Com vários artistas gráficos e designers, The Fabricant começou a criar roupas digitais em 2018. Mas foi com a pandemia e com o confinamento que seu faturamento "disparou", afirma Larosse.
The Fabricant tem relações com marcas conhecidas, como Puma, ou Tommy Hillfiger. Desenham suas roupas em três dimensões, o que ajuda a reduzir os custos de produção.
Mas a proposta desta empresa recém-nascida vai muito muito além, e passa pelo "metaverso", que é "uma coleção de universos virtuais", reflete Larosse.
Equipado com sua identidade virtual e seus óculos, o cliente poderá falar com dependentes que também serão virtuais. Será possível comprar, ou revender suas roupas, seu NFT, para outro consumidor, instantaneamente.
Tudo isso sem necessidade de usar matéria-prima, nem de fabricar, nem de emitir CO2, a grande obsessão de alguns jovens, lembra Larosse.
"Se você pensar nisso como uma expressão de identidade, todos nós vamos fazer isso de alguma maneira. E, se você escolher ficar nu, também não tem problema", explica ela.
"Ou talvez você escolha uma roupa de luz, ou use um chapéu de fumaça", acrescenta.
Isso implica imperiosamente ter uma identidade digital.
"Pessoas com menos de 20 anos não se lembram de um mundo não digital", ressalta Larosse.

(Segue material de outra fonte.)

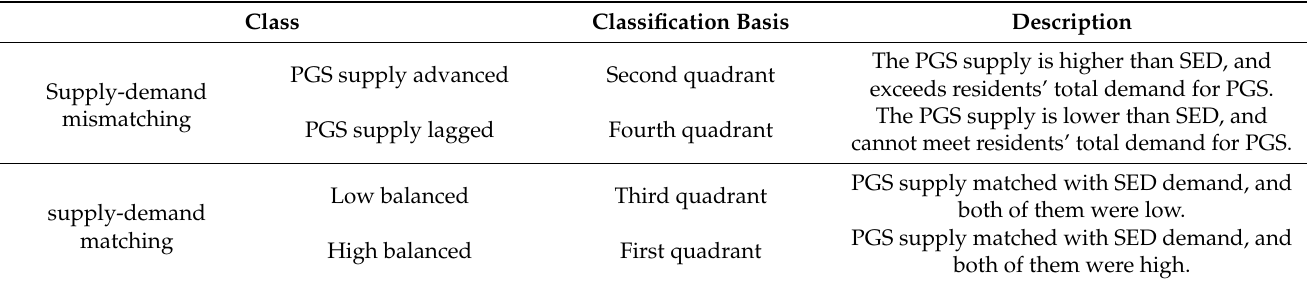
Table 3. Classification of PGS-SED supply-demand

- Silêncio das grandes marcas -
Para as grandes marcas de luxo, porém, que baseiam sua identidade no artesanato, no cuidado extremo com a matéria-prima, este desafio implica uma mudança radical.
Três grandes marcas de luxo que voltaram com orgulho às passarelas de Paris esta semana se recusaram a explicar seus planos no "metaverso", ao serem questionadas pela AFP.
No entanto, esses planos existem. Como no caso de Balenciaga, que fez uma incursão no popular videogame Fortnite, propondo roupas e tênis para mais de 250 milhões de jogadores.
O francês Jean-Paul Gaultier, que quebrou os moldes da moda, disse à AFP que não está mais interessado.
"Estou muito feliz com minha aventura. Eu sou muito tátil. No fim das contas, criar uma roupa virtual é outro trabalho. É quase como fazer um filme. E não me interesso por videogames", explicou.
Que preço um cliente está disposto a pagar por uma roupa digital de uma grande marca? O mercado é muito recente para se ter uma resposta, reconhecem os pioneiros.
Fundada há apenas um ano em San Francisco, a DressX optou por adotar a linha de empresas como o Spotify, ou a Netflix.
Por meio de seu aplicativo, por um preço inferior a dez dólares por mês, propõem centenas de vestidos, joias digitais, obras de arte, explicou uma das duas fundadoras, Daria Shapovalova, à AFP, por videoconferência.
Há problemas a serem resolvidos, admite sua sócia, Natalia Modenova.
"Existem problemas de compatibilidade. Quando você está no mundo real, você pode ir para todo o lugar com sua roupa, mas não no metaverso", acrescenta.
Mas é o futuro, elas insistem.
"É como o início da Internet: algumas marcas relutavam a pôr seus produtos à venda on-line", lembra Shapovalova. Mas, "quanto mais cedo você se posicionar, melhor".